L’ascenseur grince. Étage 4. Mon cœur cogne déjà. C’est lui, Jacques, le voyageur hébergé par Ceçilya, juste à côté. J’entends ses pas lourds dans le couloir étroit. Odeur de peinture fraîche et de cuisine turque du voisin d’en bas. Je guette par l’œilleton. Il passe, sac à l’épaule, sueur d’été sur sa chemise. Nos regards se croisent quand je ‘pars aux courses’. Voile léger sur mes cheveux, jupe sage. Mais mes yeux disent tout. Il s’arrête. Sourire complice. ‘Sehrazat ?’ murmure-t-il. Non, Anonyme pour tous. Tension électrique. Bruits de l’immeuble : porte qui claque au 3e, enfant qui pleure. Il fait un pas vers moi. ‘Ce soir ?’ Je hoche la tête. Franchir son seuil. Main sur la poignée. Palier désert. J’entre. Porte claque doucement.

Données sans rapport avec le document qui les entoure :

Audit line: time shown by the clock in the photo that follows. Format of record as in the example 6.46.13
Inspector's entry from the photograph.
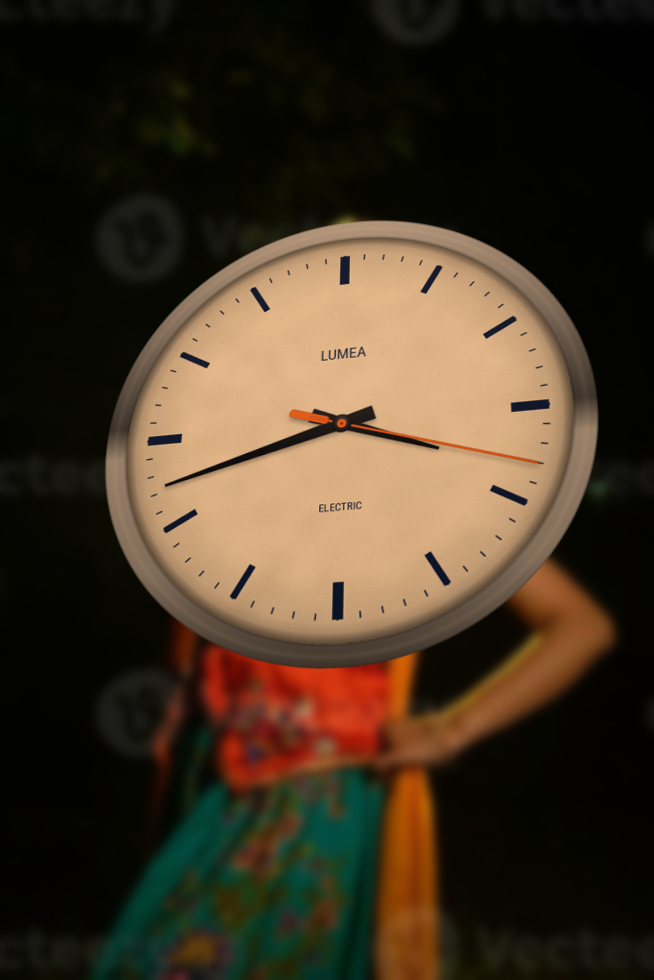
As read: 3.42.18
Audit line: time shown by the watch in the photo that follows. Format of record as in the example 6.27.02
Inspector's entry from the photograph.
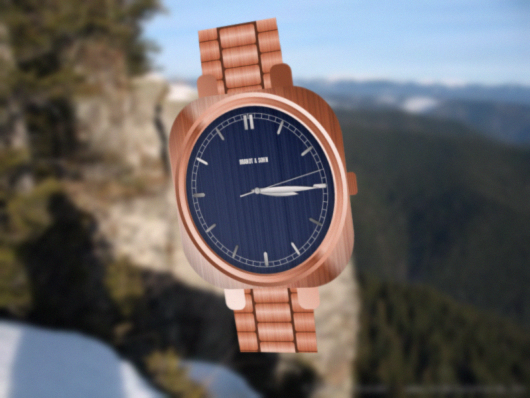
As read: 3.15.13
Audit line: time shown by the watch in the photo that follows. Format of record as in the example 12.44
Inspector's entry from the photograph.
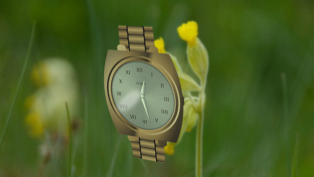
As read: 12.28
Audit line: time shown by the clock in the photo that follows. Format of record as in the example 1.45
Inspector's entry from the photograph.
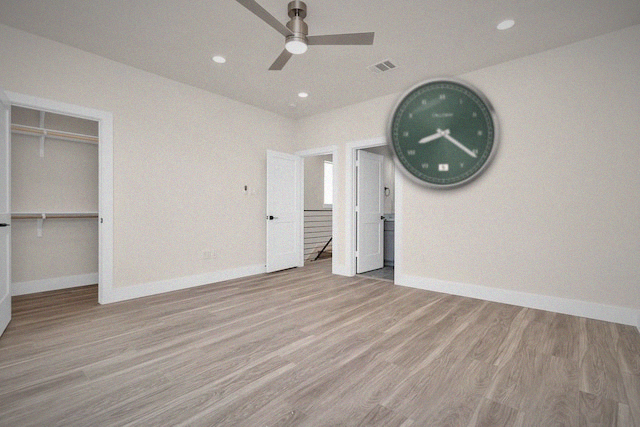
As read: 8.21
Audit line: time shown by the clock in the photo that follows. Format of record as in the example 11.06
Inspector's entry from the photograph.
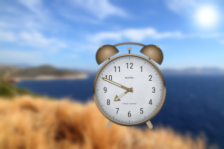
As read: 7.49
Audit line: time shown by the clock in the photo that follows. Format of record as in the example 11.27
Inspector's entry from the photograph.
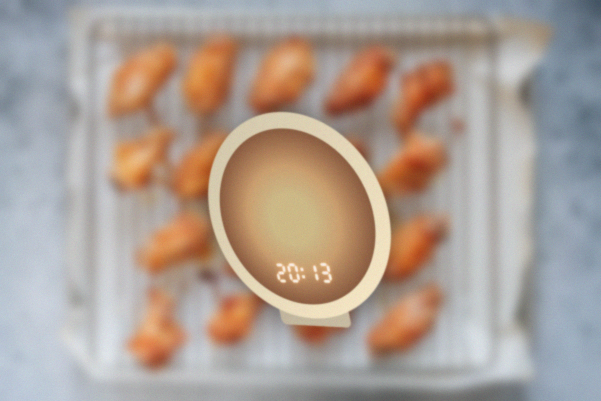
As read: 20.13
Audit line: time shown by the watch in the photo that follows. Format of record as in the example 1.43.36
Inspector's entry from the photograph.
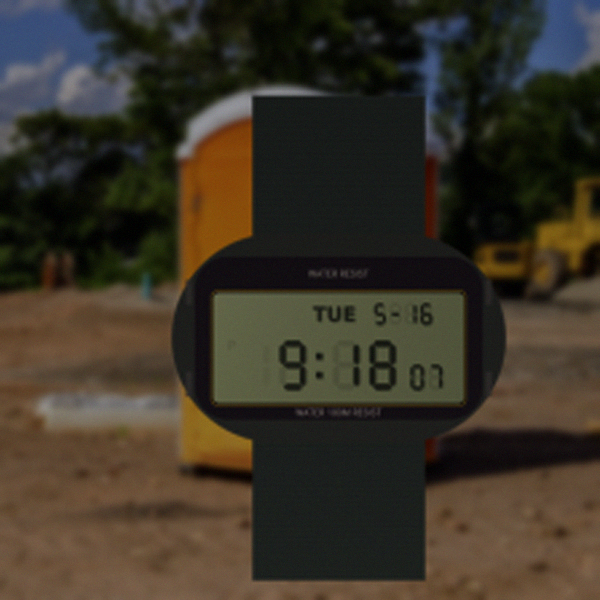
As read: 9.18.07
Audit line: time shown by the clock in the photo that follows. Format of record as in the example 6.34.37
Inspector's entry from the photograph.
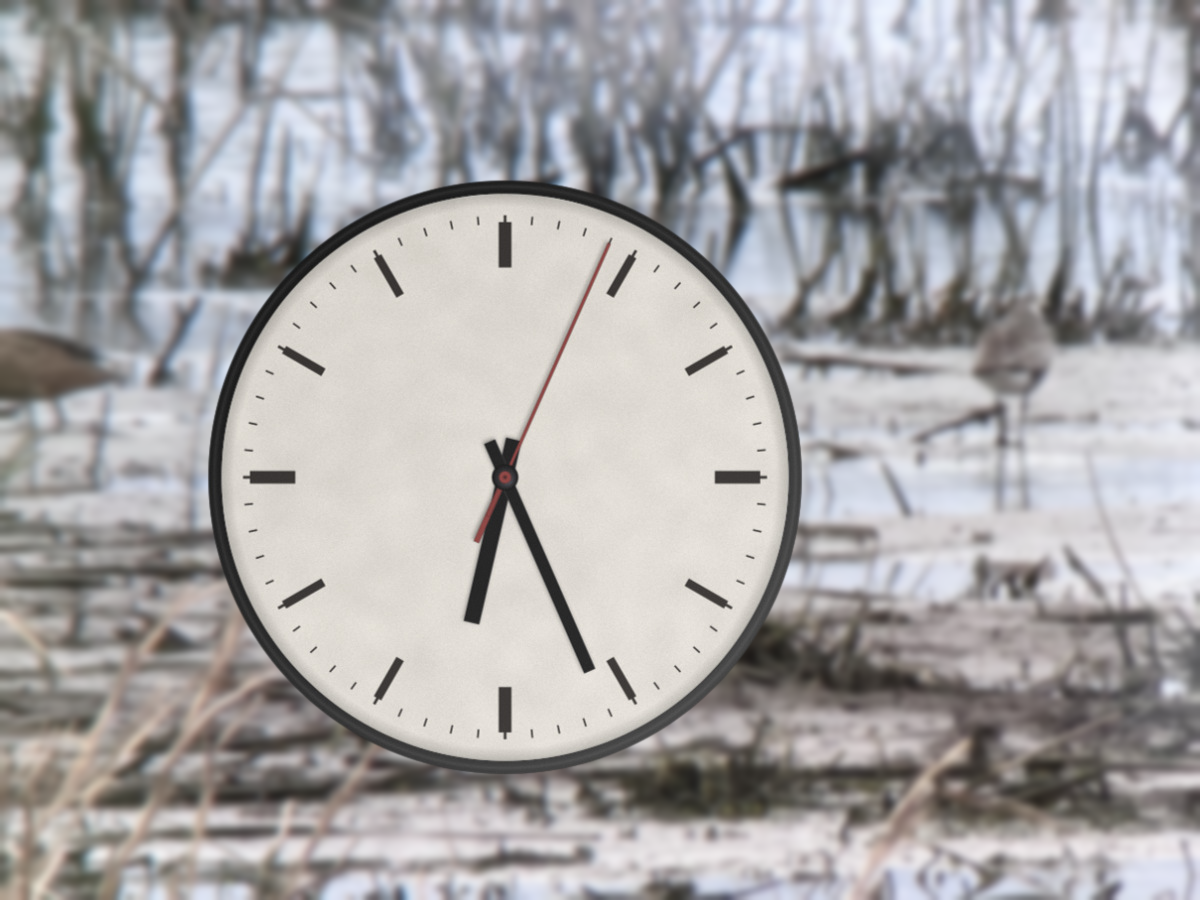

À peine dedans, ses mains sur mes hanches. ‘T’es trempée déjà, salope ?’ Voix basse, rauque. Couloir désert mais ascenseur qui bourdonne en bas. Je rougis sous le voile. ‘Oui, maître. Depuis le bateau.’ Il sait tout, Ceçilya a raconté. Corsage déboutonné vite. Seins libres, tétons durs. Jupe relevée. Culotte mouillée collée à ma chatte. Il palpe. ‘Putain, t’es une fontaine.’ Doigts glissent dedans. Je gémis, étouffé. Voisins entendront. Fenêtre ouverte sur les quais lointains, klaxons du port. Il me plaque contre le mur d’entrée. ‘À genoux, suce-moi.’ Pantalon ouvert. Queue raide, veinée. Je l’avale, gorge profonde. Bruits de succion. Il grogne : ‘T’es ma voisine pute, Sehrazat.’ Salive coule sur mon menton. Ascenseur s’arrête au 5e. On freeze. Pas descendent. Tension décuple. Il me relève, main dans les cheveux. Vers le salon. Vue sur cour intérieure, lumières des apparts d’en face.
L’Approche sur le Palier
Sur le canapé cuir, il m’ordonne : ‘Écarte, montre ton cul.’ Je m’agenouille, fesses hautes. Culotte arrachée. Doigts sur mon trou. ‘Jamais enculée ? Ce soir, je te défonce.’ Lubrifiant froid. Queue contre mon anus. Lent. Douleur brûlante. Je mords le coussin. ‘Chut, salope, pas de bruit.’ Il pousse. Rempli. Va-et-vient sauvages. Paumes claquent sur mes fesses. ‘Ton cul est à moi.’ Je halète, chatte qui dégouline sur les cuisses. Orgasme monte. ‘Pas sans ordre !’ supplie-je. Voisin tousse au-dessus. On rit nerveux. Il accélère. Sperme chaud gicle dedans. Je jouis enfin, corps secoué. Cris étouffés en coussin. Sueur partout. Il se retire, sperme coule.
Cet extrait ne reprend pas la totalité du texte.